Provided text
◆ ◆ ◆ ◆
Why I think disability awareness training is mostly a waste of time

Introduction

I have been listening to podcasts on training and DEI from the Neuroleadership Instituterecently. Both made the critical point about building habits – learning habits and inclusion habits. As a rule, you build habits through repetition and reinforcement. And you get neither from doing a one-off course.

I am not a fan of e-learning. It has some use when conveying specific skills – so long as you quickly practice them and continue to do so. I did a lot of ‘courses’ when I was working fulltime, including a pilot disability awareness course, which I failed. This pilot required participants to read a section and then get a passing grade on a quiz before they could progress to the next section. One early section had a quiz statement you had to agree or disagree with. The ‘correct’ response was to agree. The statement said something like People with disability are not limited in what they can do because of their disability. I disagreed. I could not progress.

There was no way I was going to agree because this was a bs statement. There are so many jobs I can’t do because of my disabilities. It had no place in any disability awareness training in my view. And I have huge issues about the idea you can ‘train’ anybody to be inclusive. You ‘train’ yourself through intentional repetition and reinforcement, so long as you are motivated to do so. 

Organisations can make available opportunities to engage with the theme of disability awareness and encourage staff to take them up. But nothing like that can be sensibly called training. Sure, you can ‘educate’ – as in providing information and creating opportunities for ‘action learning’. But that’s not training in any sense.

Below I want to reflect on my own efforts to develop a decent degree of disability awareness.
◆ ◆ ◆ ◆
Instructions
1. Reproduce the part of the essay on disability awareness training starting at "There was no" and ending at "motivated to do so.".
2. Which words or phrases does the essay on disability awareness training set off in single quotation marks, with each listed once?
You won't need any of the rows that come next.

[Saved data entries]
◆ ◆ ◆ ◆
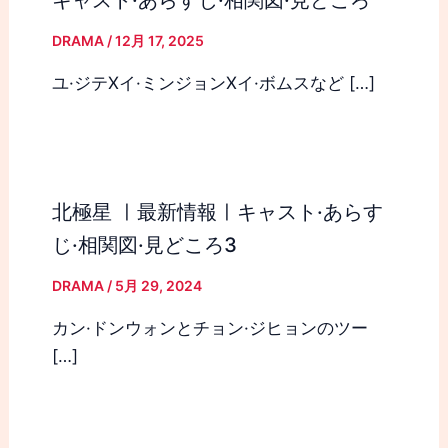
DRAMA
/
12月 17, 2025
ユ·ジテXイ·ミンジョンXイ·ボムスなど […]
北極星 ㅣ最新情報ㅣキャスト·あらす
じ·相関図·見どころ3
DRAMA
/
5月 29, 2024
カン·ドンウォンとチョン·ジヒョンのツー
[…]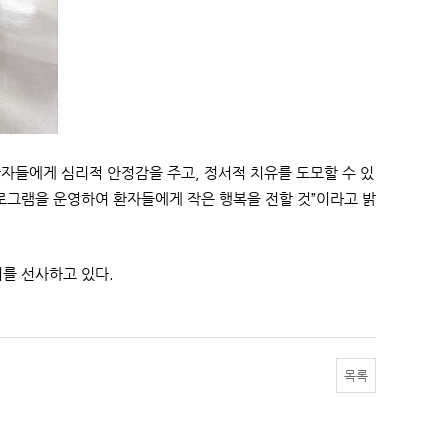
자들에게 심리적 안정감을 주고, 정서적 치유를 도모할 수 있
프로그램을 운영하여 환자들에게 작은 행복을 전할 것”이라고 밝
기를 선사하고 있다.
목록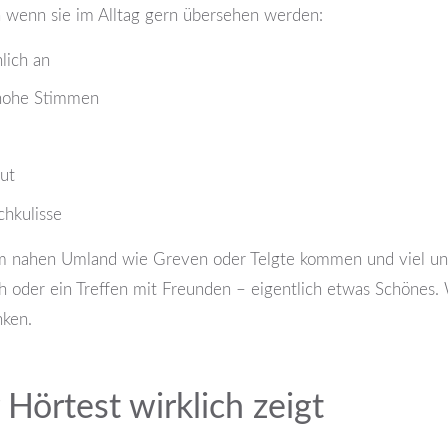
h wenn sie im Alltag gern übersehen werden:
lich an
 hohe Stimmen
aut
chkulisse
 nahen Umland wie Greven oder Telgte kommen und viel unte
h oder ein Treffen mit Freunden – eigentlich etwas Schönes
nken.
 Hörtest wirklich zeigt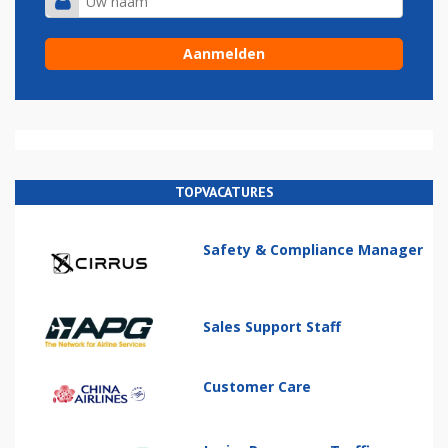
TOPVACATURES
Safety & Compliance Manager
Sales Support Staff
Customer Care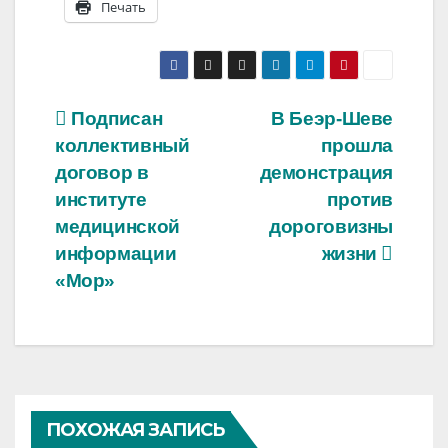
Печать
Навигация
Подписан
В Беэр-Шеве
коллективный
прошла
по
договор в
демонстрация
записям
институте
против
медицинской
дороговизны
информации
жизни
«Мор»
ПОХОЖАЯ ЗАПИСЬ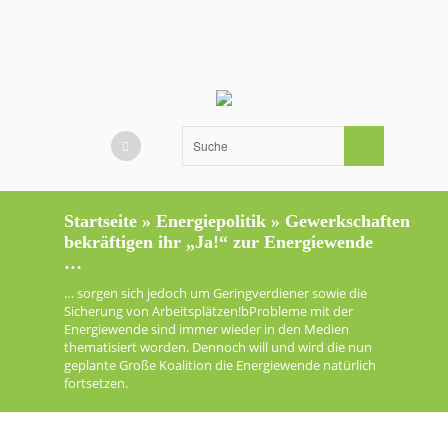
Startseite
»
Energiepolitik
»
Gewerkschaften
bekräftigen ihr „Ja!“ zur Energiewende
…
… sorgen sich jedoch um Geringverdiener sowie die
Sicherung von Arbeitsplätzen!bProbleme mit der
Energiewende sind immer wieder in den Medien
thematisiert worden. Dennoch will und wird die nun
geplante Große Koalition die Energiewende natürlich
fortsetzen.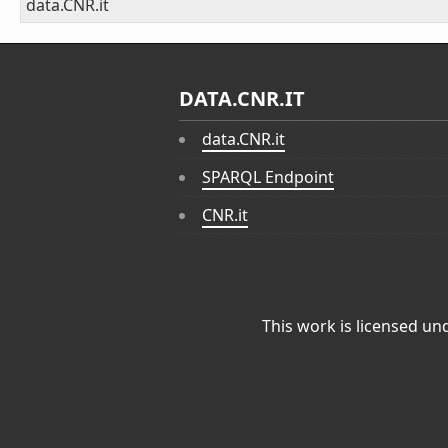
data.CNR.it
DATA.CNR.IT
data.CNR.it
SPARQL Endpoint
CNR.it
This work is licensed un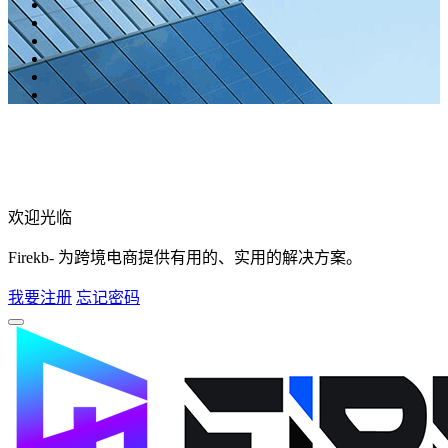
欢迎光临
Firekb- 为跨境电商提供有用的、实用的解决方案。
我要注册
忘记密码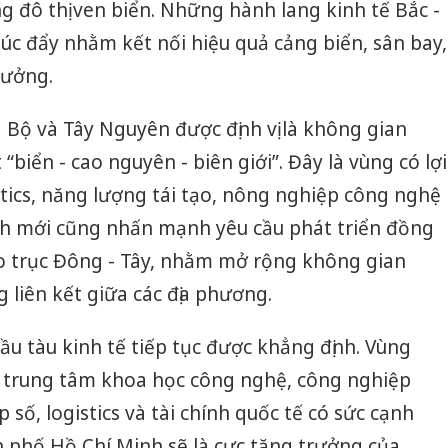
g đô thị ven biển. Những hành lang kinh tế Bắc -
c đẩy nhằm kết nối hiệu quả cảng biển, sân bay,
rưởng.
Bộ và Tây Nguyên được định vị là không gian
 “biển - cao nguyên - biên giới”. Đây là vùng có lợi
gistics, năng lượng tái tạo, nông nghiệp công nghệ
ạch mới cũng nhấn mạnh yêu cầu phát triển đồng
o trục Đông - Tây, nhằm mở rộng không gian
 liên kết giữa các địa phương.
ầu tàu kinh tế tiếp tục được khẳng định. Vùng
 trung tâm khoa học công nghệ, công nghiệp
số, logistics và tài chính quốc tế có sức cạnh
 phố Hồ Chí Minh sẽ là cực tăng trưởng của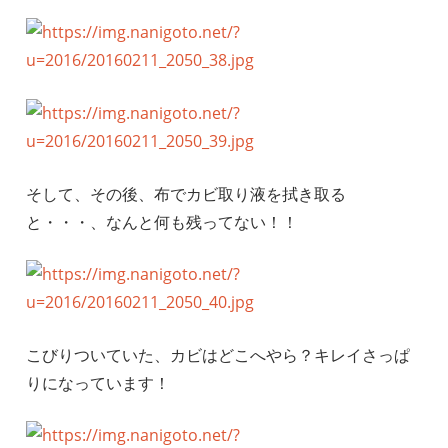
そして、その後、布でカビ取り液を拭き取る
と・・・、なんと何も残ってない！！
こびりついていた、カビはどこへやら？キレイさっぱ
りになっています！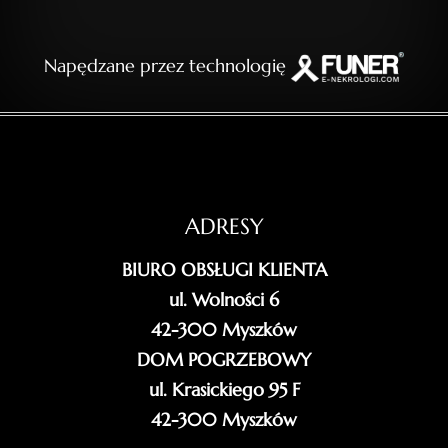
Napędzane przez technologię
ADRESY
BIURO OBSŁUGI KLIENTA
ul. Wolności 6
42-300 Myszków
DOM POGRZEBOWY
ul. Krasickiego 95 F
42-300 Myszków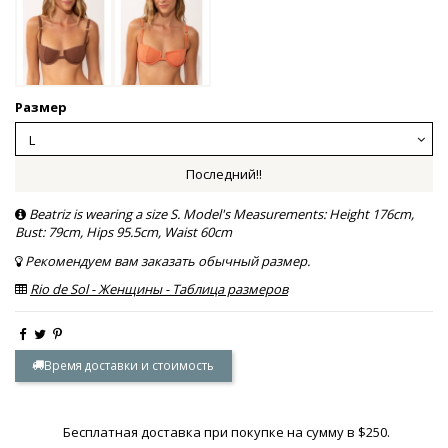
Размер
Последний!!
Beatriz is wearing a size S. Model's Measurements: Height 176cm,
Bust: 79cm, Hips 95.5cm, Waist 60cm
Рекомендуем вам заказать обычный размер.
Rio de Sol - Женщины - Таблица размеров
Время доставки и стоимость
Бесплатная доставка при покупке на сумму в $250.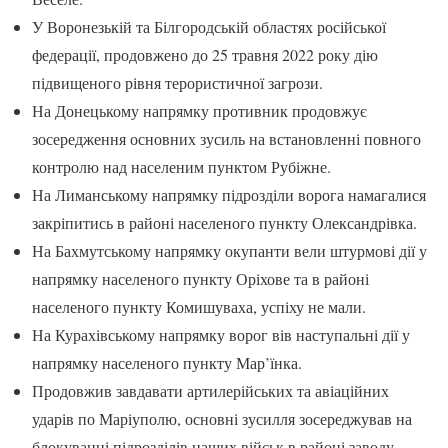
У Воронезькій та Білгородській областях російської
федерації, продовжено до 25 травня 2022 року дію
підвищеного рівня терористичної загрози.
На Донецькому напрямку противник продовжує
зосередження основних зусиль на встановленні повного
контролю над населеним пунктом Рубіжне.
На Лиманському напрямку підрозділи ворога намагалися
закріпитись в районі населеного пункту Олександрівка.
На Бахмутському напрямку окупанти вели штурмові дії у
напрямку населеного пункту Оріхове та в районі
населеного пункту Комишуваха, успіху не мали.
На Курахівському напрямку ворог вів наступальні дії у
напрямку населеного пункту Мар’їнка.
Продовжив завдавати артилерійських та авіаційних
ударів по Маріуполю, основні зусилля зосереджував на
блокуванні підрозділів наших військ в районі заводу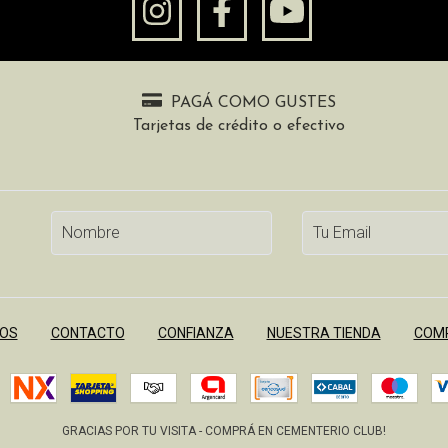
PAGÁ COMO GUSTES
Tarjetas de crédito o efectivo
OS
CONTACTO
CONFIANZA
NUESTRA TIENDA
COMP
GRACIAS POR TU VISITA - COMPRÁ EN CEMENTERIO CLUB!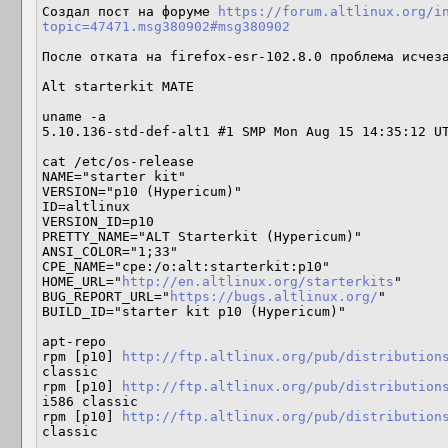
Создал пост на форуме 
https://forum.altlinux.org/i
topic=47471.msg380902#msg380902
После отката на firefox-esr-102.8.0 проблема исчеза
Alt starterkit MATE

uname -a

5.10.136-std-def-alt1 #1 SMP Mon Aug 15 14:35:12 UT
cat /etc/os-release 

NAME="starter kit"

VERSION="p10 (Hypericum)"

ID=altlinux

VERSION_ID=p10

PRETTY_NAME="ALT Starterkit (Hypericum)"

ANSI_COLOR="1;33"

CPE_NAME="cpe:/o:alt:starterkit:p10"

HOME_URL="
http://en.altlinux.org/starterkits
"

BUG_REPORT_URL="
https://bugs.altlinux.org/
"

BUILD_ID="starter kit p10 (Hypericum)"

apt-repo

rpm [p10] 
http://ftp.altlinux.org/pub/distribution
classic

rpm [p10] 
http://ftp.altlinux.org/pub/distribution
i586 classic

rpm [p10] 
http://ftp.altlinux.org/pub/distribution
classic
◆ ◆ ◆ ◆
Solutions for each task
1.
There was no way I was going to agree because this was a bs statement. There are so many jobs I can’t do because of my disabilities. It had no place in any disability awareness training in my view. And I have huge issues about the idea you can ‘train’ anybody to be inclusive. You ‘train’ yourself through intentional repetition and reinforcement, so long as you are motivated to do so.

2.
‘courses’
‘correct’
‘train’
‘educate’
‘action learning’